此刻看嚴緩的神情,全然不若當初在紅袖樓的時候那般文靜。她剛才咋咋呼呼的幾句話,分明又活潑又大方。
鄺胤儒他,應該是幸福的吧……
鄺胤儒自然而然地結果她手裏的幾包藥,拿在手裏掂了掂,笑道:“夠多了,一家子吃都夠了。”
嚴緩臉色閃過一絲緋紅,作勢要打。鄺胤儒輕笑著往旁邊挪了挪,隻身閃避。這一閃,鄺胤儒就徹底轉過身來,正好用我所在的馬車直直對上。
我一驚,手中的簾子猛地抖落下來。餘光看見鄺胤儒的身體猛地一僵,手裏的藥落下地來。他的笑僵在了臉上,看向馬車的眼神讓我的心也跟著痛起來。
“走吧!”我抹了抹臉上的淚,輕聲對忽律袞祈說:“立即離開豫平。不要讓他看見我……”
忽律袞祈見我不想多說什麼,隻是難得順從地吩咐道:“走吧。”
馬車再一次開走,這一回再不敢耽擱,走得很快,路上的行人紛紛閃避,給我們讓出一條路來。
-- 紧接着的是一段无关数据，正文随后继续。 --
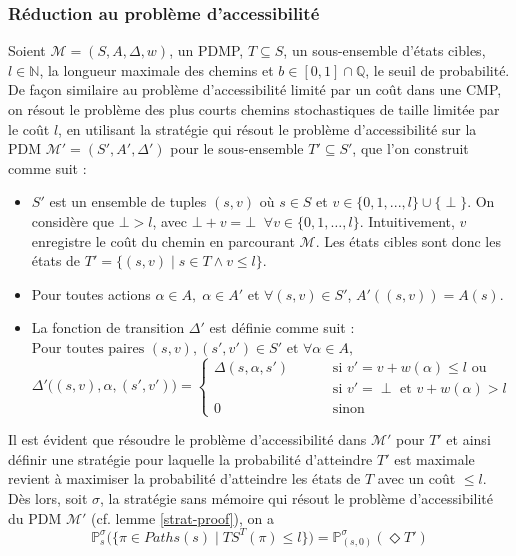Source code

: \documentclass[12pt,a4paper]{report}
\theoremstyle{definition}%
\theoremstyle{remark}
\newcommand{\pr}{\mathbb{P}}
\let\labelitemi\labelitemii
\begin{document}
\subsubsection*{Réduction au problème d'accessibilité}
Soient $\mathcal{M} = (S, A, \Delta, w)$, un PDMP, $T \subseteq S$, un
sous-ensemble d'états cibles, $l \in \mathbb{N}$, la longueur maximale des
chemins et $b \in [0, 1] \cap \mathbb{Q}$, le seuil de probabilité.
De façon similaire au problème d'accessibilité limité par un coût dans une CMP,
on résout le problème
des plus courts chemins stochastiques de taille limitée par le coût $l$,
en utilisant la stratégie qui résout le problème d'accessibilité sur la PDM
$\mathcal{M'} = (S', A', \Delta')$ pour le sous-ensemble $T' \subseteq S'$,
que l'on construit comme suit :
\begin{itemize}
\renewcommand{\labelitemi}{\tiny$\bullet$}
\item $S'$ est un ensemble de tuples $(s, v)$ où $s \in S$ et $v \in \{0, 1, ..., l\} \cup \{\perp\}$.
On considère que $\bot > l$, avec $\bot + v = \bot \; \; \forall v \in \{0, 1, \dots, l\}$.
Intuitivement, $v$ enregistre le coût du chemin en parcourant $\mathcal{M}$.
Les états cibles sont donc les états de
$T' = \{(s, v) \;|\; s \in T \wedge v \leq l \}$.
\item Pour toutes actions $\alpha \in A, \; \alpha \in A'$ et $\forall (s, v) \in S'$, $A'((s, v)) = A(s)$.
\item La fonction de transition $\Delta'$ est définie comme suit :\\
$\text{Pour toutes paires } (s, v), (s', v') \in S' \text{ et } \forall \alpha \in A,$
\[
\Delta'\big((s, v), \alpha, (s', v')\big) =
\begin{cases}
	\Delta(s, \alpha, s') & \quad \quad \text{ si } v' = v + w(\alpha) \leq l \text{ ou}\\
	 & \quad \quad \text{ si } v' = \perp \text{ et } v+w(\alpha) > l \\
	0 & \quad \quad \text{ sinon}
\end{cases}
\]
\end{itemize}
Il est évident que résoudre le problème d'accessibilité dans $\mathcal{M}'$
pour $T'$ et ainsi définir une stratégie pour laquelle la probabilité d'atteindre $T'$ est maximale revient à maximiser la probabilité d'atteindre les états de $T$ avec un coût $\leq l$. Dès lors, soit $\sigma$, la stratégie sans mémoire qui résout le problème
d'accessibilité du PDM $\mathcal{M}'$ (cf. lemme \ref{strat-proof}),
on a
\[
	\pr^{\sigma}_s\big( \{ \pi \in Paths(s) \; | \;  TS^T(\pi) \leq l\}\big)
	=
	\pr^{\sigma}_{(s, 0)}(\Diamond T')
\]
\end{document}
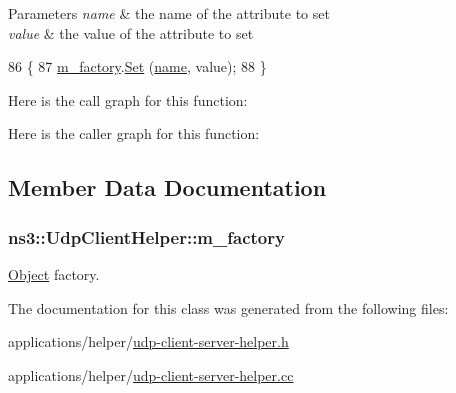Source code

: \begin{DoxyParams}{Parameters}
{\em name} & the name of the attribute to set \\
\hline
{\em value} & the value of the attribute to set \\
\hline
\end{DoxyParams}

\begin{DoxyCode}
86 \{
87   \hyperlink{classns3_1_1UdpClientHelper_ac997ca60646b9887b7e68a6b06997879}{m\_factory}.\hyperlink{classns3_1_1ObjectFactory_aef5c0d5019c96bdf01cefd1ff83f4a68}{Set} (\hyperlink{generate__test__data__lte__spectrum__model_8m_ab74e6bf80237ddc4109968cedc58c151}{name}, value);
88 \}
\end{DoxyCode}


Here is the call graph for this function\+:




Here is the caller graph for this function\+:




\subsection{Member Data Documentation}
\subsubsection[{\texorpdfstring{m\+\_\+factory}{m_factory}}]{ ns3\+::\+Udp\+Client\+Helper\+::m\+\_\+factory\hspace{0.3cm}{\ttfamily [private]}}\hypertarget{classns3_1_1UdpClientHelper_ac997ca60646b9887b7e68a6b06997879}{}\label{classns3_1_1UdpClientHelper_ac997ca60646b9887b7e68a6b06997879}


\hyperlink{classns3_1_1Object}{Object} factory. 



The documentation for this class was generated from the following files\+:\begin{DoxyCompactItemize}
\item 
applications/helper/\hyperlink{udp-client-server-helper_8h}{udp-\/client-\/server-\/helper.\+h}\item 
applications/helper/\hyperlink{udp-client-server-helper_8cc}{udp-\/client-\/server-\/helper.\+cc}\end{DoxyCompactItemize}
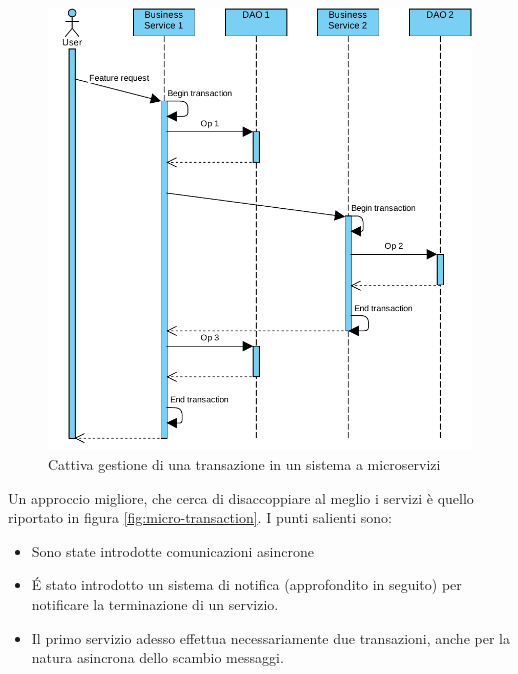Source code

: \begin{figure}[h]
	\centering
	\includegraphics[width=\textwidth]{img/microservices-transaction-error}
	\caption{Cattiva gestione di una transazione in un sistema a microservizi}
	\label{fig:micro-transaction-err}
\end{figure}

Un approccio migliore, che cerca di disaccoppiare al meglio i servizi è quello riportato in figura \ref{fig:micro-transaction}.
I punti salienti sono:
\begin{itemize}
	\item Sono state introdotte comunicazioni asincrone
	\item \'E stato introdotto un sistema di notifica (approfondito in seguito) per notificare la terminazione di un servizio.
	\item Il primo servizio adesso effettua necessariamente due transazioni, anche per la natura asincrona dello scambio messaggi.
\end{itemize}

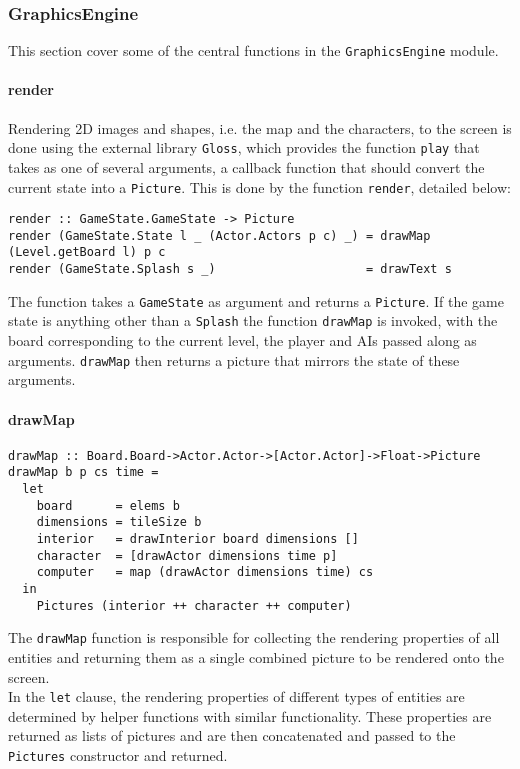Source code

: \documentclass{article}
\begin{document}
        \subsubsection{GraphicsEngine}
        This section cover some of the central functions in the \texttt{GraphicsEngine} module.
        \paragraph{render}
        Rendering 2D images and shapes, i.e. the map and the characters, to the screen is done using the external library \texttt{Gloss}, which provides the function \texttt{play} that takes as one of several arguments, a callback function that should convert the current state into a \texttt{Picture}. This is done by the function \texttt{render}, detailed below:
        \begin{verbatim}
render :: GameState.GameState -> Picture
render (GameState.State l _ (Actor.Actors p c) _) = drawMap (Level.getBoard l) p c
render (GameState.Splash s _) 					  = drawText s
        \end{verbatim}
The function takes a \texttt{GameState} as argument and returns a \texttt{Picture}. If the game state is anything other than a \texttt{Splash} the function \texttt{drawMap} is invoked, with the board corresponding to the current level,  the player and AIs passed along as arguments. \texttt{drawMap} then returns a picture that mirrors the state of these arguments.
        \paragraph{drawMap}
        \begin{verbatim}
drawMap :: Board.Board->Actor.Actor->[Actor.Actor]->Float->Picture
drawMap b p cs time =
  let
    board      = elems b
    dimensions = tileSize b
    interior   = drawInterior board dimensions []
    character  = [drawActor dimensions time p]
    computer   = map (drawActor dimensions time) cs
  in
    Pictures (interior ++ character ++ computer)
        \end{verbatim}
        The \texttt{drawMap} function is responsible for collecting the rendering properties of all entities and returning them as a single combined picture to be rendered onto the screen.\\
        \newline
In the \texttt{let} clause, the rendering properties of different types of entities are determined by helper functions with similar functionality. These properties are returned as lists of pictures and are then concatenated and passed to the \texttt{Pictures} constructor and returned.
\end{document}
我坐在馬車裏隻是默默地哭泣。忽律袞祈伸手過來攬住我,輕輕拍我的肩膀以示安慰。我心裏想著鄺胤儒,想著還在九搖山等著我的段非煙,一時間隻覺得心頭空蕩蕩的,不知道自己到底是錯是對。
忽然一聲長長的馬嘶,隨即一個踉蹌,馬車聽了下來。
“有病啊,你還要命嗎?”馬夫估計被嚇得夠嗆,車一停下來,就立即開口喝罵。
車外一個沉穩的聲音傳過來:“抱歉,我隻是想跟車裏的人見一見。”
是鄺胤儒追來了。
忽律袞祈放開我,立即就要站起身來。我怕他會對鄺胤儒不利,連忙按住他,猛烈地搖頭。忽律袞祈哼了一聲,又坐回了原位。
“鄺大哥,你瘋了!你知不知道剛才有多危險?”頓了一頓,嚴緩的聲音傳了過來,那樣的緊張和擔心。
“我隻是想見一見車裏的人。”鄺胤儒很堅持地又重複了一遍。
事到如今躲是躲不過去了,鄺胤儒的脾氣想來很倔,今日不見到我,誰也走不掉。忽律袞祈大約也是明白,壓低了聲音問我:“要見嗎?”
我點點頭,隨即又搖頭:“不能在這裏見。”要是我在這裏出現,不僅是我和忽律袞祈有麻煩,隻怕也會給鄺胤儒帶來災難。他如今好不容易從朝堂上脫身而出,我又怎麼能將他帶入這場到了尾聲的紛爭呢?
忽律袞祈揚聲道:“跟我們來。”
很快,車簾子被挑起,鄺胤儒鑽進了馬車,隨即嚴緩也跟著進來。
鄺胤儒看了一眼忽律袞祈,就將目光轉向了我。他有些猶豫地看了看我們,才開口道:“秦兒……”
他身邊的嚴緩則是吃了一驚,驚訝地看著我說道:“是你?”
我點頭:“嚴姑娘,好久不見。”
“你是蘇秦?”她看了看我,忽然皺起眉頭問了一句。見我點頭,她的臉色慢慢變成了慘白,隨即低下頭去,眼睛隻盯著自己手中的藥發呆。
馬車七轉八轉,終於停了下來。這是一間四合院子,坐落在深長的巷子中,果然是個隱蔽的所在。忽律袞祈引著我們進入院子,自己卻退了出去。